|
|
|
|
|
by dasil003
2044 days ago
|
|
This very much depends on the use case. If you are truly CPU-bound than yes, ruby is a bad choice. Similarly, if you are IO-bound or otherwise need a lot of concurrency ruby is not great. I also think it's problematic for large code bases with hundreds of developers. However, there is a huge swath of web apps and APIs that just need to pull a bit of data from a DB or two, munge it together and send it to the client. Rails is perfectly horizontally scalable and plenty fast for this even at scale given Amdahl's law. That said, there are definitely some self-inflicted wounds people run into here. Of course there are the oft-cited expert beginner problems like n+1 queries and missing indices, but there's a more subtle issue as well: ActiveRecord itself is so convenient that it discourages writing baseline efficient code even when you need it.
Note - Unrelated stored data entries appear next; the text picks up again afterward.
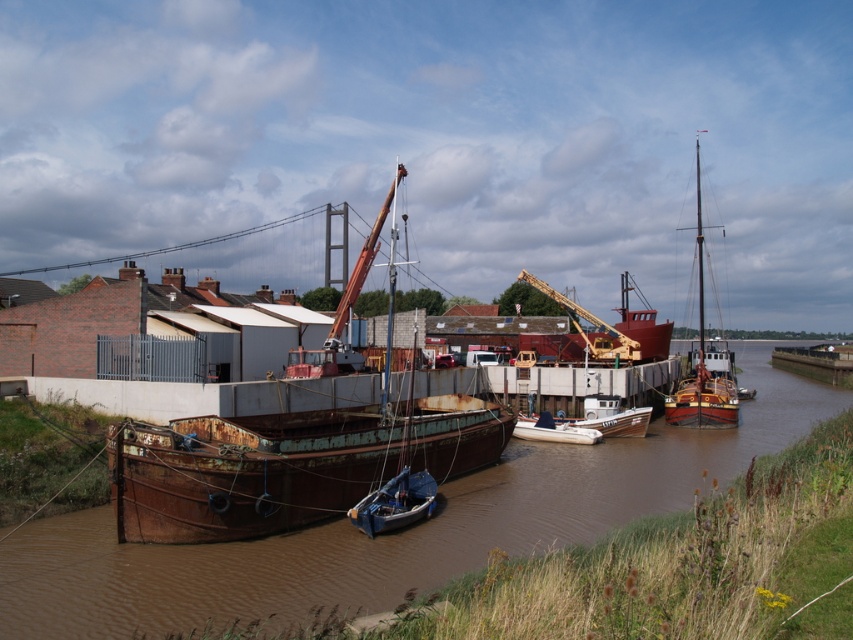
Question: Estimate the real-world distances between objects in this image. Which object is closer to the white plastic boat at center?

Choices:
 (A) metallic yellow crane at center
 (B) rustic wooden sailboat at right
 (C) white matte boat at center
 (D) rusty metal barge at center

Answer: (C)

Question: Does brown rusted water at center appear on the left side of white matte boat at center?

Choices:
 (A) no
 (B) yes

Answer: (A)

Question: Does metallic yellow crane at center have a smaller size compared to white matte boat at center?

Choices:
 (A) no
 (B) yes

Answer: (A)

Question: Among these points, which one is farthest from the camera?

Choices:
 (A) (573, 323)
 (B) (469, 477)

Answer: (A)

Question: Which point is farther to the camera?

Choices:
 (A) (242, 467)
 (B) (567, 433)
 (C) (693, 397)
 (D) (595, 424)

Answer: (C)

Question: Can you confirm if rustic wooden sailboat at right is thinner than metallic yellow crane at center?

Choices:
 (A) yes
 (B) no

Answer: (B)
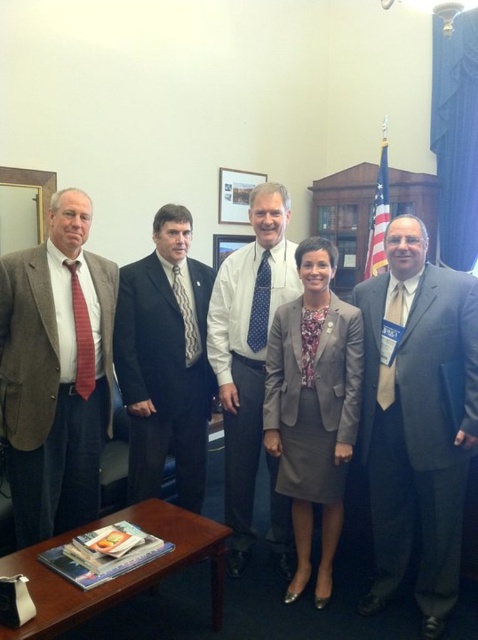
Is matte brown suit at left wider than dark gray suit at center?

Incorrect, matte brown suit at left's width does not surpass dark gray suit at center's.

Can you confirm if matte brown suit at left is positioned below dark gray suit at center?

No, matte brown suit at left is not below dark gray suit at center.

Which is in front, point (21, 305) or point (159, 284)?

Point (21, 305)

Locate an element on the screen. The width and height of the screenshot is (478, 640). matte brown suit at left is located at coordinates (55, 371).

Is point (25, 292) positioned before point (247, 275)?

Yes, point (25, 292) is closer to viewer.

Based on the photo, can you confirm if matte brown suit at left is bigger than blue dotted tie at center?

Actually, matte brown suit at left might be smaller than blue dotted tie at center.

The height and width of the screenshot is (640, 478). Describe the element at coordinates (55, 371) in the screenshot. I see `matte brown suit at left` at that location.

Image resolution: width=478 pixels, height=640 pixels. Find the location of `matte brown suit at left`. matte brown suit at left is located at coordinates 55,371.

Can you confirm if gray wool suit at right is taller than matte brown suit at left?

In fact, gray wool suit at right may be shorter than matte brown suit at left.

Which is behind, point (380, 502) or point (89, 442)?

Point (380, 502)

Find the location of a particular element. This screenshot has width=478, height=640. gray wool suit at right is located at coordinates (419, 426).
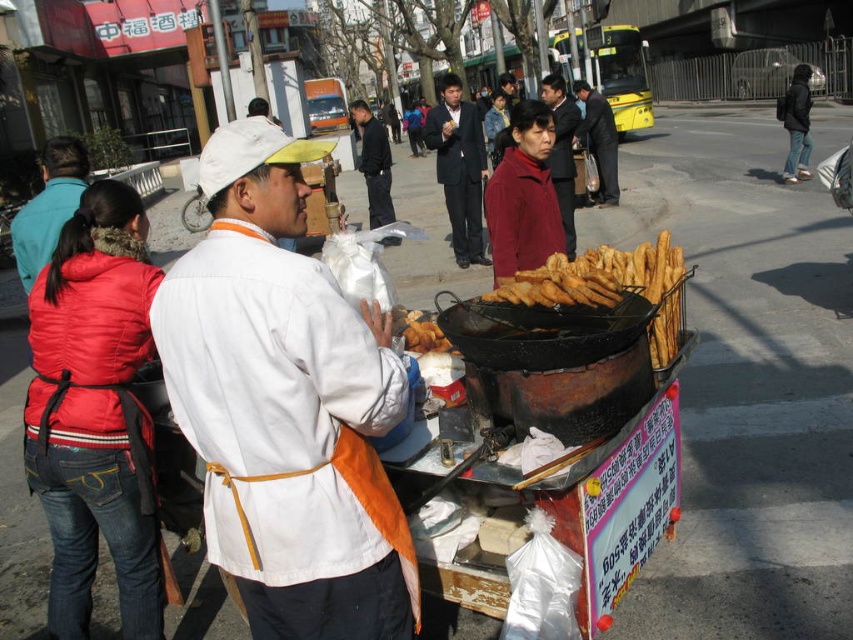
Question: Which object is positioned closest to the golden crispy fried dough at center?

Choices:
 (A) dark brown leather jacket at center
 (B) dark blue suit at center
 (C) white fabric jacket at center

Answer: (C)

Question: Does white fabric jacket at center have a smaller size compared to matte red jacket at center?

Choices:
 (A) no
 (B) yes

Answer: (A)

Question: Among these objects, which one is nearest to the camera?

Choices:
 (A) dark blue suit at center
 (B) golden crispy fried dough at center
 (C) maroon fabric jacket at center

Answer: (B)

Question: Where is dark gray suit at center located in relation to dark brown leather jacket at center in the image?

Choices:
 (A) right
 (B) left

Answer: (B)

Question: Is matte red jacket at center in front of maroon fabric jacket at center?

Choices:
 (A) yes
 (B) no

Answer: (A)

Question: Estimate the real-world distances between objects in this image. Which object is closer to the maroon fabric jacket at center?

Choices:
 (A) dark gray suit at center
 (B) matte red jacket at center
 (C) dark brown leather jacket at center
 (D) golden crispy fried dough at center

Answer: (C)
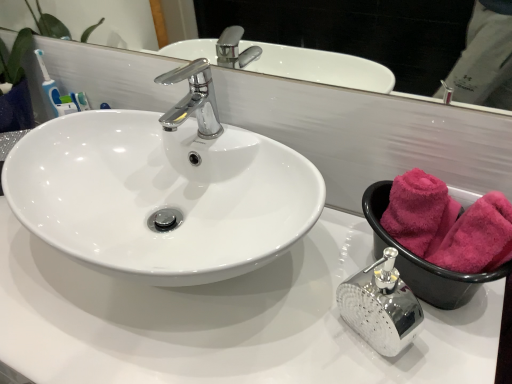
Locate an element on the screen. The height and width of the screenshot is (384, 512). free space between white glossy sink at center and polished chrome soap dispenser at lower right is located at coordinates (334, 308).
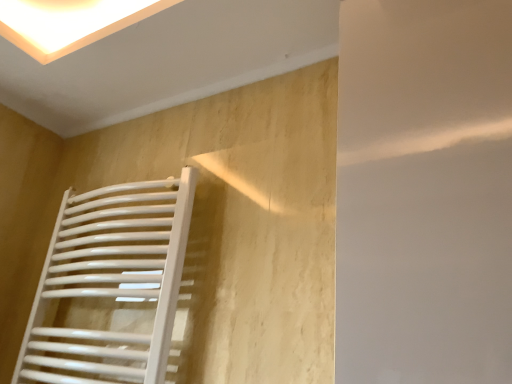
This screenshot has height=384, width=512. What do you see at coordinates (110, 285) in the screenshot? I see `white matte radiator at lower left` at bounding box center [110, 285].

The image size is (512, 384). In order to click on white matte radiator at lower left in this screenshot , I will do `click(110, 285)`.

The height and width of the screenshot is (384, 512). I want to click on white matte radiator at lower left, so tap(110, 285).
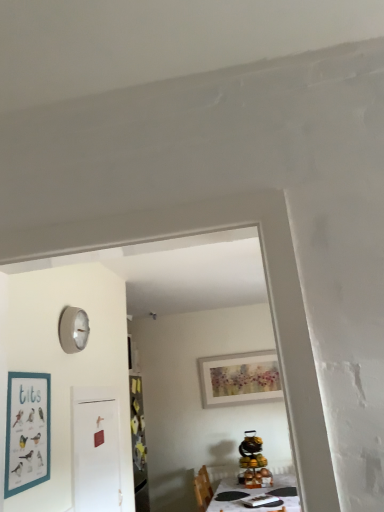
Question: From a real-world perspective, is white matte door at center over white glossy table at lower center?

Choices:
 (A) no
 (B) yes

Answer: (B)

Question: Is white matte door at center at the right side of white glossy table at lower center?

Choices:
 (A) no
 (B) yes

Answer: (A)

Question: Is white matte door at center not close to white glossy table at lower center?

Choices:
 (A) no
 (B) yes

Answer: (B)

Question: Is the depth of white matte door at center greater than that of white glossy table at lower center?

Choices:
 (A) no
 (B) yes

Answer: (A)

Question: Considering the relative sizes of white matte door at center and white glossy table at lower center in the image provided, is white matte door at center taller than white glossy table at lower center?

Choices:
 (A) yes
 (B) no

Answer: (A)

Question: From a real-world perspective, is white matte door at center positioned under white glossy table at lower center based on gravity?

Choices:
 (A) yes
 (B) no

Answer: (B)

Question: Is teal matte picture frame at left, the first picture frame from the front, thinner than white glossy table at lower center?

Choices:
 (A) no
 (B) yes

Answer: (B)

Question: Is teal matte picture frame at left, the 1th picture frame when ordered from top to bottom, shorter than white glossy table at lower center?

Choices:
 (A) no
 (B) yes

Answer: (A)

Question: Is teal matte picture frame at left, the first picture frame from the front, placed right next to white glossy table at lower center?

Choices:
 (A) no
 (B) yes

Answer: (A)

Question: Is teal matte picture frame at left, the 1th picture frame when ordered from top to bottom, wider than white glossy table at lower center?

Choices:
 (A) no
 (B) yes

Answer: (A)

Question: Would you say teal matte picture frame at left, the 1th picture frame in the left-to-right sequence, is outside white glossy table at lower center?

Choices:
 (A) no
 (B) yes

Answer: (B)

Question: Could you tell me if teal matte picture frame at left, the 2th picture frame viewed from the back, is turned towards white glossy table at lower center?

Choices:
 (A) no
 (B) yes

Answer: (A)

Question: Can you see watercolor paper picture frame at upper center, the 1th picture frame positioned from the bottom, touching white glossy table at lower center?

Choices:
 (A) yes
 (B) no

Answer: (B)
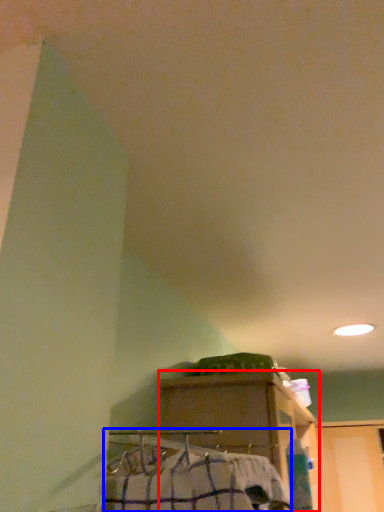
Question: Which object is closer to the camera taking this photo, furniture (highlighted by a red box) or job (highlighted by a blue box)?

Choices:
 (A) furniture
 (B) job

Answer: (B)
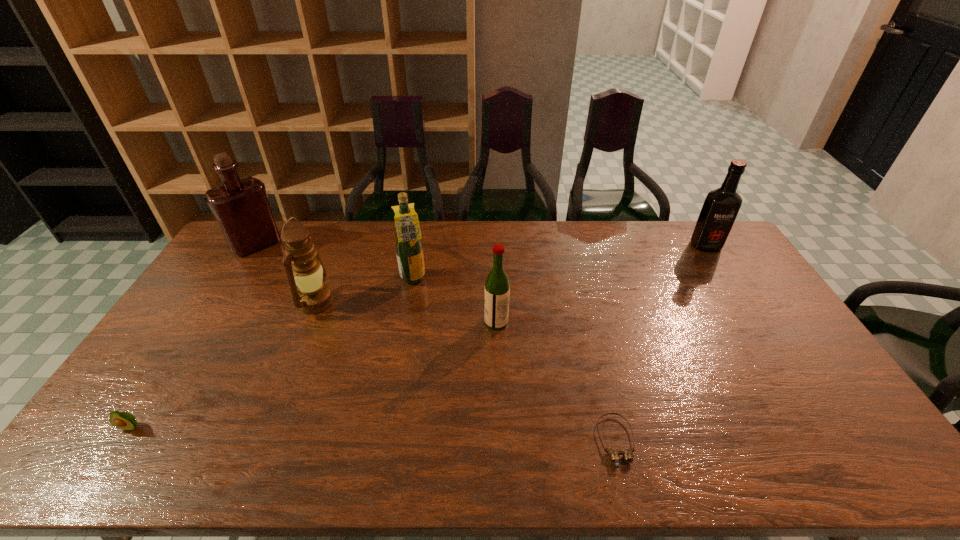
The height and width of the screenshot is (540, 960). What are the coordinates of `vacant space in between the rightmost liquor and the leftmost liquor` in the screenshot? It's located at (481, 245).

The image size is (960, 540). Find the location of `empty space that is in between the shortest object and the rightmost liquor`. empty space that is in between the shortest object and the rightmost liquor is located at coordinates (660, 343).

Where is `free point between the goggles and the leftmost liquor`? free point between the goggles and the leftmost liquor is located at coordinates (436, 343).

Where is `free spot between the fifth object from left to right and the second liquor from left to right`? The width and height of the screenshot is (960, 540). free spot between the fifth object from left to right and the second liquor from left to right is located at coordinates (455, 301).

Locate an element on the screen. The height and width of the screenshot is (540, 960). vacant point located between the second nearest liquor and the third liquor from left to right is located at coordinates (455, 301).

Identify the location of free space between the fifth object from right to left and the third liquor from right to left. The height and width of the screenshot is (540, 960). (365, 291).

Identify which object is the third closest to the second shortest object. Please provide its 2D coordinates. Your answer should be formatted as a tuple, i.e. [(x, y)], where the tuple contains the x and y coordinates of a point satisfying the conditions above.

[(409, 250)]

Locate which object is the third closest to the avocado. Please provide its 2D coordinates. Your answer should be formatted as a tuple, i.e. [(x, y)], where the tuple contains the x and y coordinates of a point satisfying the conditions above.

[(409, 250)]

Point out which liquor is positioned as the second nearest to the nearest liquor. Please provide its 2D coordinates. Your answer should be formatted as a tuple, i.e. [(x, y)], where the tuple contains the x and y coordinates of a point satisfying the conditions above.

[(721, 206)]

Locate an element on the screen. Image resolution: width=960 pixels, height=540 pixels. liquor that is the closest to the goggles is located at coordinates [x=497, y=286].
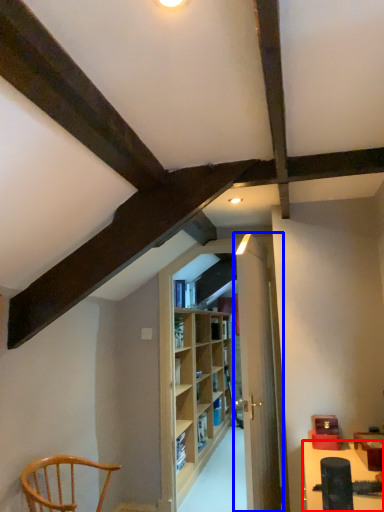
Question: Which object is closer to the camera taking this photo, table (highlighted by a red box) or door (highlighted by a blue box)?

Choices:
 (A) table
 (B) door

Answer: (A)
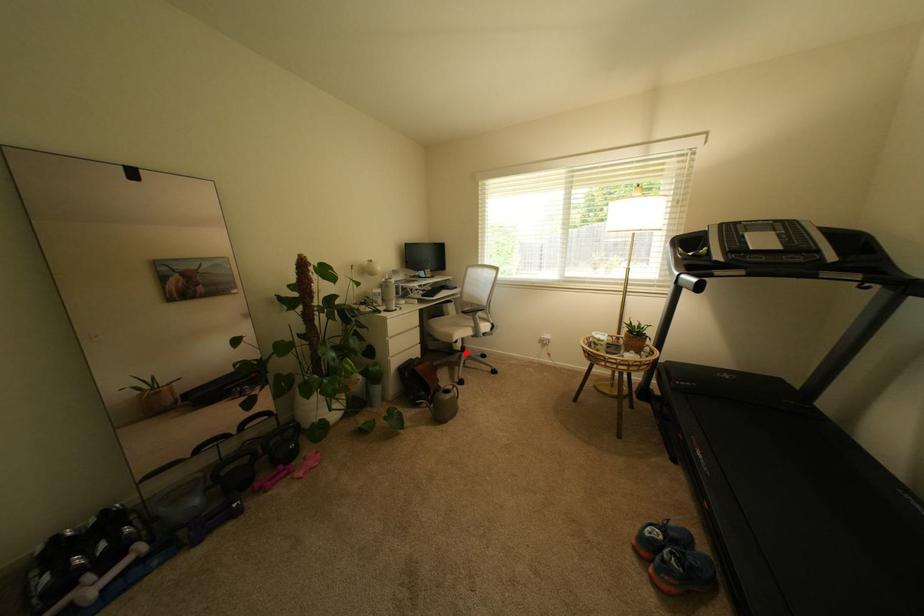
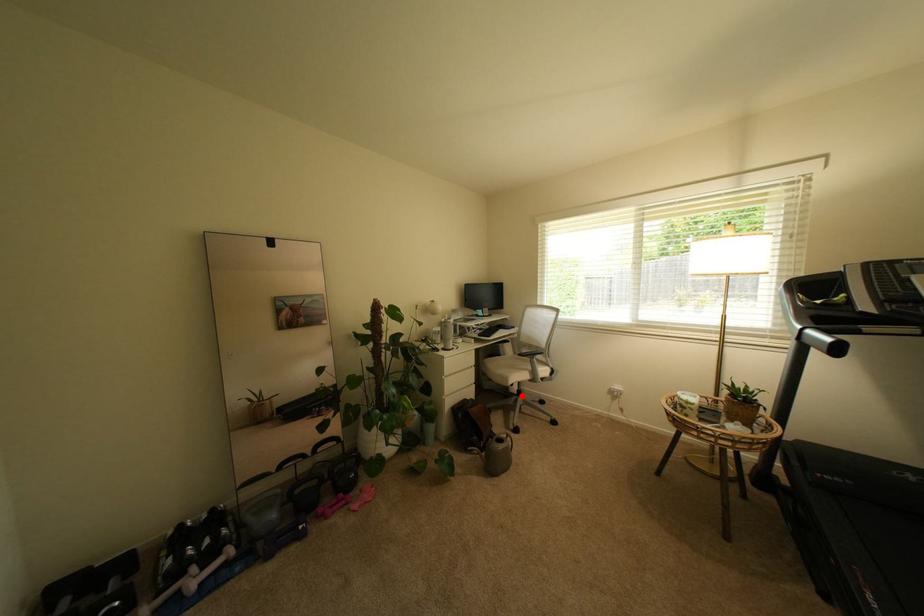
I am providing you with two images of the same scene from different viewpoints. A red point is marked on the first image and another point is marked on the second image. Is the marked point in image1 the same physical position as the marked point in image2?

Yes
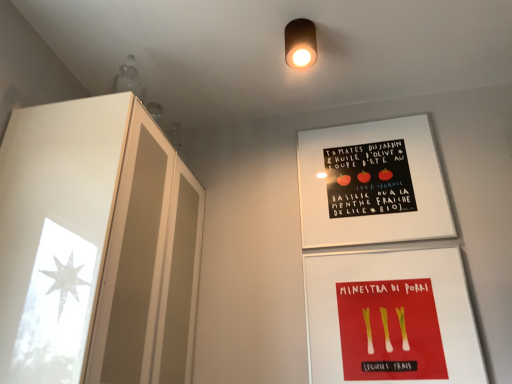
Question: Can you confirm if frosted glass cabinet at left is positioned to the right of matte brown cylinder at upper center?

Choices:
 (A) no
 (B) yes

Answer: (A)

Question: From a real-world perspective, is frosted glass cabinet at left beneath matte brown cylinder at upper center?

Choices:
 (A) no
 (B) yes

Answer: (B)

Question: Would you say frosted glass cabinet at left is a long distance from matte brown cylinder at upper center?

Choices:
 (A) yes
 (B) no

Answer: (B)

Question: Is frosted glass cabinet at left shorter than matte brown cylinder at upper center?

Choices:
 (A) yes
 (B) no

Answer: (B)

Question: From a real-world perspective, is frosted glass cabinet at left over matte brown cylinder at upper center?

Choices:
 (A) no
 (B) yes

Answer: (A)

Question: Considering the relative sizes of frosted glass cabinet at left and matte brown cylinder at upper center in the image provided, is frosted glass cabinet at left thinner than matte brown cylinder at upper center?

Choices:
 (A) no
 (B) yes

Answer: (A)

Question: Is white matte poster at upper center smaller than frosted glass cabinet at left?

Choices:
 (A) no
 (B) yes

Answer: (B)

Question: Can you confirm if white matte poster at upper center is positioned to the left of frosted glass cabinet at left?

Choices:
 (A) no
 (B) yes

Answer: (A)

Question: Can you confirm if white matte poster at upper center is positioned to the right of frosted glass cabinet at left?

Choices:
 (A) no
 (B) yes

Answer: (B)

Question: From the image's perspective, does white matte poster at upper center appear higher than frosted glass cabinet at left?

Choices:
 (A) yes
 (B) no

Answer: (A)

Question: From the image's perspective, is white matte poster at upper center under frosted glass cabinet at left?

Choices:
 (A) no
 (B) yes

Answer: (A)

Question: Does white matte poster at upper center have a larger size compared to frosted glass cabinet at left?

Choices:
 (A) no
 (B) yes

Answer: (A)

Question: Can you confirm if matte brown cylinder at upper center is smaller than white matte poster at upper center?

Choices:
 (A) yes
 (B) no

Answer: (A)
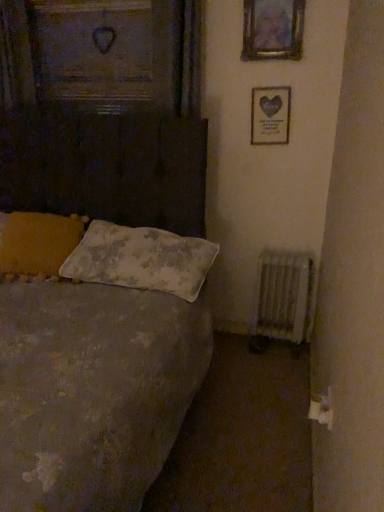
Question: Considering the relative sizes of textured gray bed at left and fluffy white pillow at left, the second pillow in the right-to-left sequence, in the image provided, is textured gray bed at left smaller than fluffy white pillow at left, the second pillow in the right-to-left sequence,?

Choices:
 (A) no
 (B) yes

Answer: (A)

Question: Is textured gray bed at left at the right side of fluffy white pillow at left, the second pillow in the right-to-left sequence?

Choices:
 (A) yes
 (B) no

Answer: (A)

Question: Considering the relative positions of textured gray bed at left and fluffy white pillow at left, the second pillow in the right-to-left sequence, in the image provided, is textured gray bed at left to the left of fluffy white pillow at left, the second pillow in the right-to-left sequence, from the viewer's perspective?

Choices:
 (A) no
 (B) yes

Answer: (A)

Question: Is textured gray bed at left bigger than fluffy white pillow at left, which is the 1th pillow in left-to-right order?

Choices:
 (A) no
 (B) yes

Answer: (B)

Question: Is textured gray bed at left far from fluffy white pillow at left, which is the 1th pillow in left-to-right order?

Choices:
 (A) no
 (B) yes

Answer: (A)

Question: Is textured gray bed at left looking in the opposite direction of fluffy white pillow at left, the second pillow in the right-to-left sequence?

Choices:
 (A) yes
 (B) no

Answer: (A)

Question: Considering the relative sizes of white textured radiator at lower right and metallic silver picture frame at upper center, the first picture frame from the front, in the image provided, is white textured radiator at lower right smaller than metallic silver picture frame at upper center, the first picture frame from the front,?

Choices:
 (A) no
 (B) yes

Answer: (A)

Question: Would you say white textured radiator at lower right is a long distance from metallic silver picture frame at upper center, the first picture frame in the top-to-bottom sequence?

Choices:
 (A) no
 (B) yes

Answer: (B)

Question: Could you tell me if white textured radiator at lower right is facing metallic silver picture frame at upper center, the first picture frame in the top-to-bottom sequence?

Choices:
 (A) no
 (B) yes

Answer: (A)

Question: From a real-world perspective, is white textured radiator at lower right located higher than metallic silver picture frame at upper center, arranged as the second picture frame when ordered from the bottom?

Choices:
 (A) yes
 (B) no

Answer: (B)

Question: Is white textured radiator at lower right at the left side of metallic silver picture frame at upper center, the first picture frame from the front?

Choices:
 (A) no
 (B) yes

Answer: (A)

Question: Does white textured radiator at lower right lie in front of metallic silver picture frame at upper center, marked as the second picture frame in a back-to-front arrangement?

Choices:
 (A) yes
 (B) no

Answer: (B)

Question: Can you confirm if metallic silver picture frame at upper center, the first picture frame from the front, is positioned to the right of matte silver picture frame at upper right, which is counted as the second picture frame, starting from the top?

Choices:
 (A) no
 (B) yes

Answer: (A)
Basically any time you need to process a medium to large amount of data, ActiveRecord acts like a sort of super boxed type (to use Java terminology) adding a huge amount of overhead. Yes it's true that ruby doesn't even have true primitive types that can achieve the performance of Go or Java, but often times ruby primitives are plenty fast, you just have to be willing to write a bit of extra code, and ActiveRecord as an ORM has plenty of escape hatches at various levels of granularity to facilitate this (eg. pluck, find_by_sql, update_all, execute, etc). |
|
At the places who did handle this well, the "high-performance code" that needs to be hand-tuned SQL is usually much smaller than you think (a few queries here and there), and ActiveRecord is still great for your simple queries or for smallish tables.